Exercise
Can you gather every line from the rows below that contains the string "Cyperus"? Case counts, so a line qualifies only if its capitalization matches exactly.

►

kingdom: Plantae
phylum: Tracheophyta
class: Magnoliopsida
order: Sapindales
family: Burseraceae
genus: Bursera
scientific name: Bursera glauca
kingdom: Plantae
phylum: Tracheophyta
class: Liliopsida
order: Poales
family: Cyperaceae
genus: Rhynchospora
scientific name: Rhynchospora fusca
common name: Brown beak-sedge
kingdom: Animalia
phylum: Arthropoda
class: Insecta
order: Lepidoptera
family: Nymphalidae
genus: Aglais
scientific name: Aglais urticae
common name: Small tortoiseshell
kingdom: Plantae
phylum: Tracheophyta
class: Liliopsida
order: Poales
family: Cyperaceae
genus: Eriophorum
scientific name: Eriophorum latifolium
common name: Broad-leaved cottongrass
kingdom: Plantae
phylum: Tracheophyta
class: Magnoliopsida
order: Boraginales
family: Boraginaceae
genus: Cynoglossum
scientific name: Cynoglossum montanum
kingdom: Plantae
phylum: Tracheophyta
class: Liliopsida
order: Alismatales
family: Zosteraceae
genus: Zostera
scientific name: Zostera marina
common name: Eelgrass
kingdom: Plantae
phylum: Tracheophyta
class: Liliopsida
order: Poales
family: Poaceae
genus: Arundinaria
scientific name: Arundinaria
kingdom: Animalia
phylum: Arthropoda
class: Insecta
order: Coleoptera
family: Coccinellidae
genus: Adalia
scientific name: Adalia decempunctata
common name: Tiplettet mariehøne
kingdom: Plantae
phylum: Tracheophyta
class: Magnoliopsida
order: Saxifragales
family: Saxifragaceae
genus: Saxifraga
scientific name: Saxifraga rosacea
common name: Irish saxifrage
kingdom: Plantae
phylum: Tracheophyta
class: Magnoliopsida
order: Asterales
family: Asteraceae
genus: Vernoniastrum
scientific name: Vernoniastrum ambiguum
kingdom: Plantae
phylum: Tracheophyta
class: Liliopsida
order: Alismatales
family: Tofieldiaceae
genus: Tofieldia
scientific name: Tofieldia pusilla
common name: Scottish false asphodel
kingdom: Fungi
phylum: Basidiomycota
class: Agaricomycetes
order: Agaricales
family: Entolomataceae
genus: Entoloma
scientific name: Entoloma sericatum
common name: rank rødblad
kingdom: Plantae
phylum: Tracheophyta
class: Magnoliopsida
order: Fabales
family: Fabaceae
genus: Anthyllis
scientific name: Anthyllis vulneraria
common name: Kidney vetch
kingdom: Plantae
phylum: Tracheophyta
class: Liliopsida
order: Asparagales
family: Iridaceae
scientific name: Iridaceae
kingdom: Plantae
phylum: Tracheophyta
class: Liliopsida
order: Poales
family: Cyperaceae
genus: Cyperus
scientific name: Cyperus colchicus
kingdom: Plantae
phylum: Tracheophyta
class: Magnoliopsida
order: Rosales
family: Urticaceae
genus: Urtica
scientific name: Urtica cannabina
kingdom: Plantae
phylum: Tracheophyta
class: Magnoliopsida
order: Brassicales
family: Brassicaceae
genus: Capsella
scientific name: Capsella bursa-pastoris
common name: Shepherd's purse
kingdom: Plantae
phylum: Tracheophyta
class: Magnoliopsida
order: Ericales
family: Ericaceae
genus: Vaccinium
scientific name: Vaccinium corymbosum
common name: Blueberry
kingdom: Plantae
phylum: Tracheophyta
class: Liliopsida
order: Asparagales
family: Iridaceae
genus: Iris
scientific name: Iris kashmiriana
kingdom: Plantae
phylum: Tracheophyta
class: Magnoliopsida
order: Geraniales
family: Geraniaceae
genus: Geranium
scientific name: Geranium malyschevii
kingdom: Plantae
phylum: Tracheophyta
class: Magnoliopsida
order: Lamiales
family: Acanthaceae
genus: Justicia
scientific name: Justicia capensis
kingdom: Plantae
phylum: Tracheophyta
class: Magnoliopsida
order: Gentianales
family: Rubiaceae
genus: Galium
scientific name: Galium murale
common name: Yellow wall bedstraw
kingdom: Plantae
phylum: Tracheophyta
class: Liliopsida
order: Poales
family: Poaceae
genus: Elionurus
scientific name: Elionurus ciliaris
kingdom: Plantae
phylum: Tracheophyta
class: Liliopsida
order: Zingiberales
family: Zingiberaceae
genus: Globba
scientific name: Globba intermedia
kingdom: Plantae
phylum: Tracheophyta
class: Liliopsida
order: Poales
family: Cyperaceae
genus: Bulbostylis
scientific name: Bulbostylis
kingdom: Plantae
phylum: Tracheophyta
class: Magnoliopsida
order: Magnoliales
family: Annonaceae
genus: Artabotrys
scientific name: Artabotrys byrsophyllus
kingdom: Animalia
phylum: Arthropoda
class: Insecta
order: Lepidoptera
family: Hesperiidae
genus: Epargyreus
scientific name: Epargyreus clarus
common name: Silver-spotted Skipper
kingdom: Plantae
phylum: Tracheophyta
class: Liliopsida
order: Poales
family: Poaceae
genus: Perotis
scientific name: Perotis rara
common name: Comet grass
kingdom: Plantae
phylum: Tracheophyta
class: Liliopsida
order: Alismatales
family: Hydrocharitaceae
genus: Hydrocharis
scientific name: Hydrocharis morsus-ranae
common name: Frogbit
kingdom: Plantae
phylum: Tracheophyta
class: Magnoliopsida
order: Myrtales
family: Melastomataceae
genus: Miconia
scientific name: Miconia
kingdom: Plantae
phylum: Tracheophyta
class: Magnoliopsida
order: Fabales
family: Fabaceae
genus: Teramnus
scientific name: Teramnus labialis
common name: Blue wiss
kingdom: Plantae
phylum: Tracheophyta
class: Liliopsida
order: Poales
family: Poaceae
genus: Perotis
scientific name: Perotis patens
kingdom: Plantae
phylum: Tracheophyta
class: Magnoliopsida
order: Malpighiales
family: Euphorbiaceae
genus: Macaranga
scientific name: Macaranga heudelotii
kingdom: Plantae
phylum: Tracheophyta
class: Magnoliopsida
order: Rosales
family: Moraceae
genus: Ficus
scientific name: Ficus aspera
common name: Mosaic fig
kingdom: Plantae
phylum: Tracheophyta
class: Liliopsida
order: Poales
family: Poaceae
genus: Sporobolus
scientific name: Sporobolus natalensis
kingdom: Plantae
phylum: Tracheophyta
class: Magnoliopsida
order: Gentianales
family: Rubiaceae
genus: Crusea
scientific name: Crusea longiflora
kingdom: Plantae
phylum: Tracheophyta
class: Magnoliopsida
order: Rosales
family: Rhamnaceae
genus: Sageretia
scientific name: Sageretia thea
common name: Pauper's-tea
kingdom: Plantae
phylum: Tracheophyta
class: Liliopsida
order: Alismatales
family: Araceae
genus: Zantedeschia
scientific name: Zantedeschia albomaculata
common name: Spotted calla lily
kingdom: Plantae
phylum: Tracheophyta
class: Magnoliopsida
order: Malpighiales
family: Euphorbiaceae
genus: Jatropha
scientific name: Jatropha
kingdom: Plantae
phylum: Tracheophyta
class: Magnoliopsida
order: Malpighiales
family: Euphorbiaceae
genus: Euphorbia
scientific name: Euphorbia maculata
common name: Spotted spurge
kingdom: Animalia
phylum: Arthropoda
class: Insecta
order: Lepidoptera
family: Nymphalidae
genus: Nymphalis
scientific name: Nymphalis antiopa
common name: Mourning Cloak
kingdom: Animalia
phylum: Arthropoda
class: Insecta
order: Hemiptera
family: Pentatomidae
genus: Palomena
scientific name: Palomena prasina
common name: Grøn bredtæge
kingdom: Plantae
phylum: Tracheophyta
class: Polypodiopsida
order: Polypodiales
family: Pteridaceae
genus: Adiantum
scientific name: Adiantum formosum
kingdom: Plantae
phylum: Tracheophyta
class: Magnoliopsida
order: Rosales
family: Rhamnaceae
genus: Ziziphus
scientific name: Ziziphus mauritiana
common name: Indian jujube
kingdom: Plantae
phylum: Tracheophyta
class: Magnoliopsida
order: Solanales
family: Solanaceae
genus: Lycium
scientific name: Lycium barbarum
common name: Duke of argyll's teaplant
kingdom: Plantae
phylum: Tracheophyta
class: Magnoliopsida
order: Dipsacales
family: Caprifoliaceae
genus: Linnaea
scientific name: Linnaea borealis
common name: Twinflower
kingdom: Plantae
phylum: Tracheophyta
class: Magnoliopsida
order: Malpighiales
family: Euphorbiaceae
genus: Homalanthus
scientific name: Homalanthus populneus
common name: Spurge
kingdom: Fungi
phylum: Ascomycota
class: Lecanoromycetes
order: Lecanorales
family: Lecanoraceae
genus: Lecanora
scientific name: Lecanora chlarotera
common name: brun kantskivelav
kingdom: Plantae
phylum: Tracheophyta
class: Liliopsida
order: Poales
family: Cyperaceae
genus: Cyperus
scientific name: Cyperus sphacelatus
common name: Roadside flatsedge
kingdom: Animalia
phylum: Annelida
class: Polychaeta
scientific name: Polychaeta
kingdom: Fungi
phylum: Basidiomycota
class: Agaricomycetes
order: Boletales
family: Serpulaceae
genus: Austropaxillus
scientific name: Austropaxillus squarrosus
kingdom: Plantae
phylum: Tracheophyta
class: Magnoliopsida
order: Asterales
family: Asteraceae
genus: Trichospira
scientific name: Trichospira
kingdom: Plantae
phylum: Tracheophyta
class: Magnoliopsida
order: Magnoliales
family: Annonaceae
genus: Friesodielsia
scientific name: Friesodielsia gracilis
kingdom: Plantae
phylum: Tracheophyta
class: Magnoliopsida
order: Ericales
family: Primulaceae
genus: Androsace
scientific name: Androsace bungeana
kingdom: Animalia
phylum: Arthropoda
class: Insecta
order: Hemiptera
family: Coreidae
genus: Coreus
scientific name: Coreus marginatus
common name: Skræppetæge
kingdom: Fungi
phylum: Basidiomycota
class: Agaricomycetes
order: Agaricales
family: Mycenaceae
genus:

◄

Task solution
genus: Cyperus
scientific name: Cyperus colchicus
genus: Cyperus
scientific name: Cyperus sphacelatus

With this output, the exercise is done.